◆ **TASK OBJECTIVE**
Transcribe the listing exactly, so that nothing but the pictures is missing.

◆ **DATASET CONTENT**
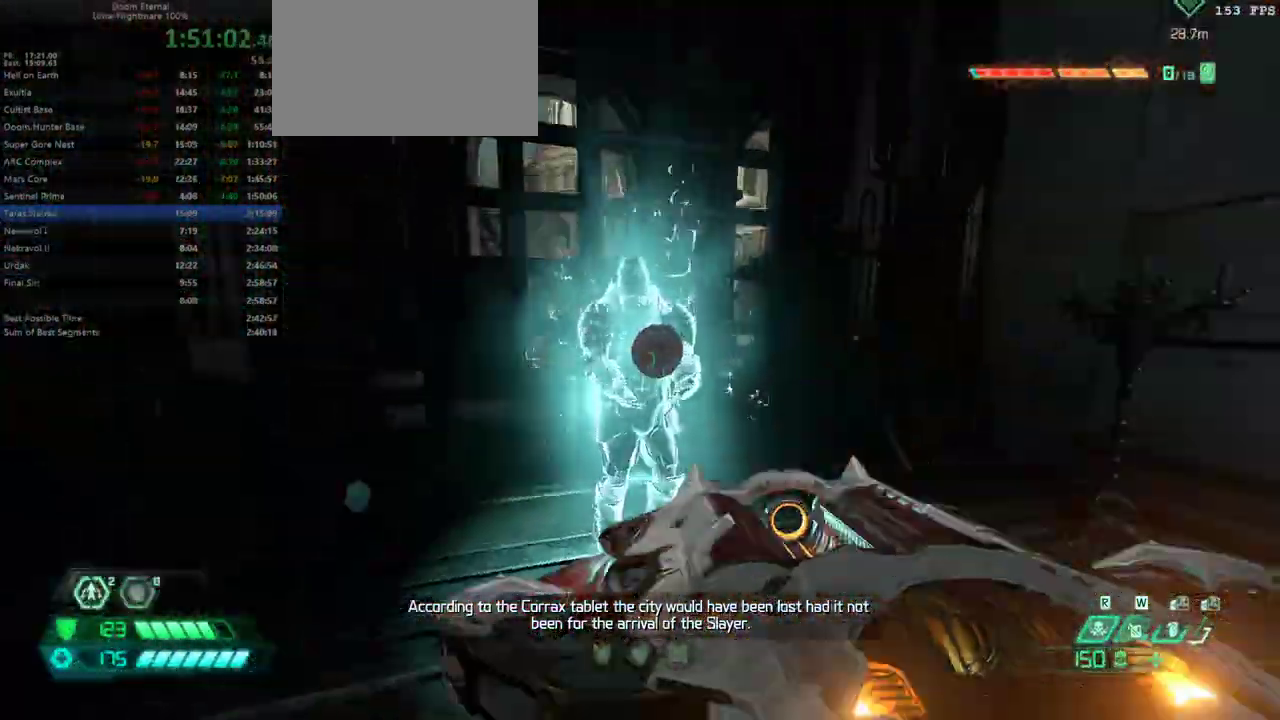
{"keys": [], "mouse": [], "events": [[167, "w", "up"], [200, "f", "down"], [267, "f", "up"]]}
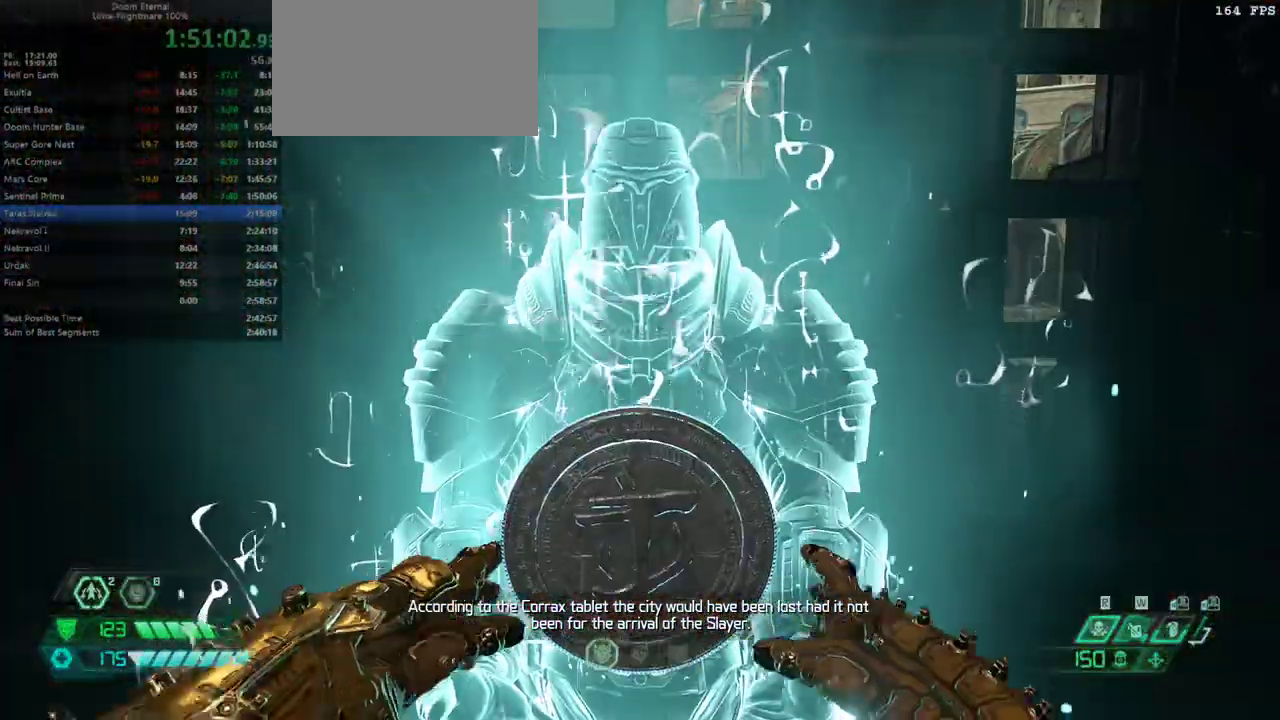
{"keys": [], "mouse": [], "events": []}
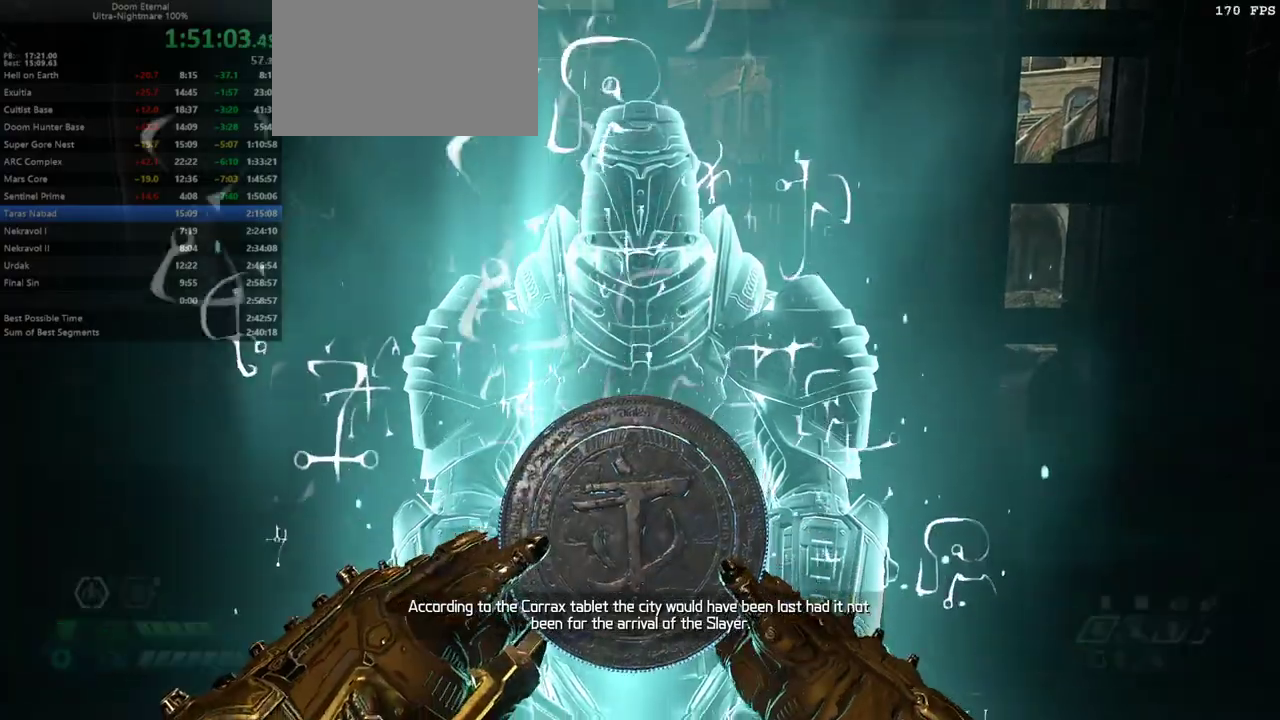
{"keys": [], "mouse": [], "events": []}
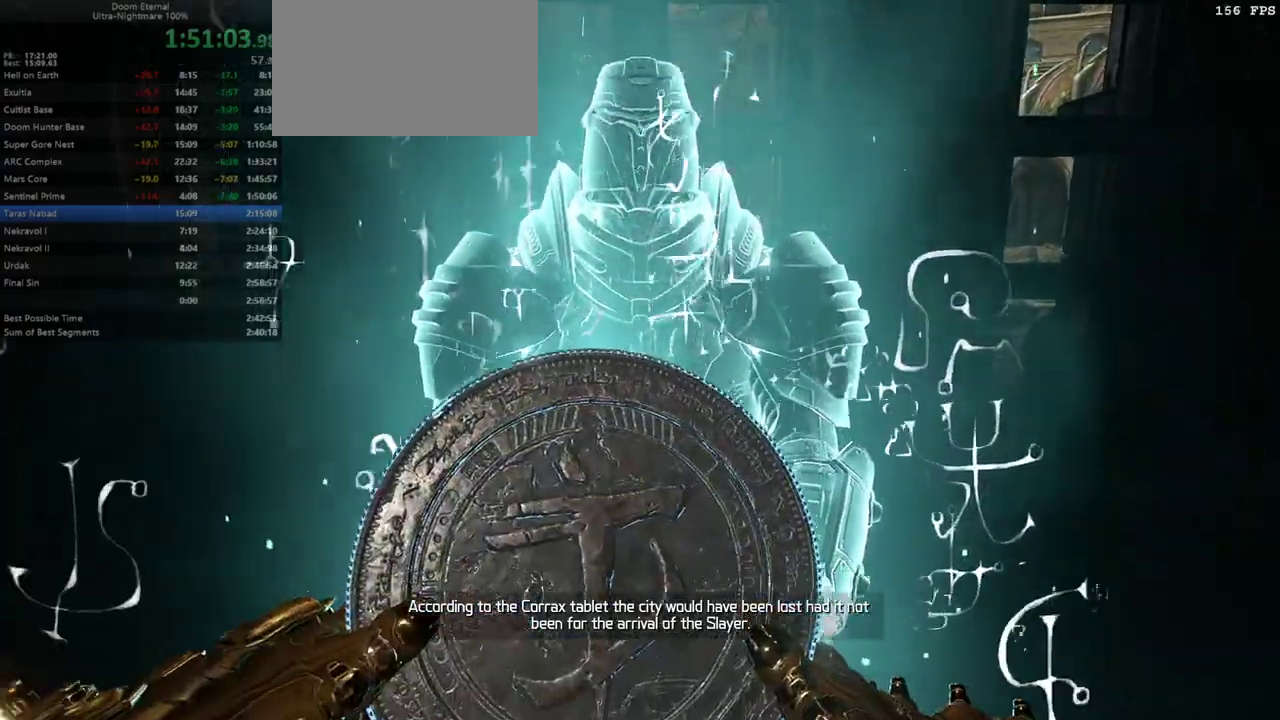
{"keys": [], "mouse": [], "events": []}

◆ **EXERCISE OUTPUT**
{"keys": [], "mouse": [], "events": [[167, "w", "up"], [200, "f", "down"], [267, "f", "up"]]}
{"keys": [], "mouse": [], "events": []}
{"keys": [], "mouse": [], "events": []}
{"keys": [], "mouse": [], "events": []}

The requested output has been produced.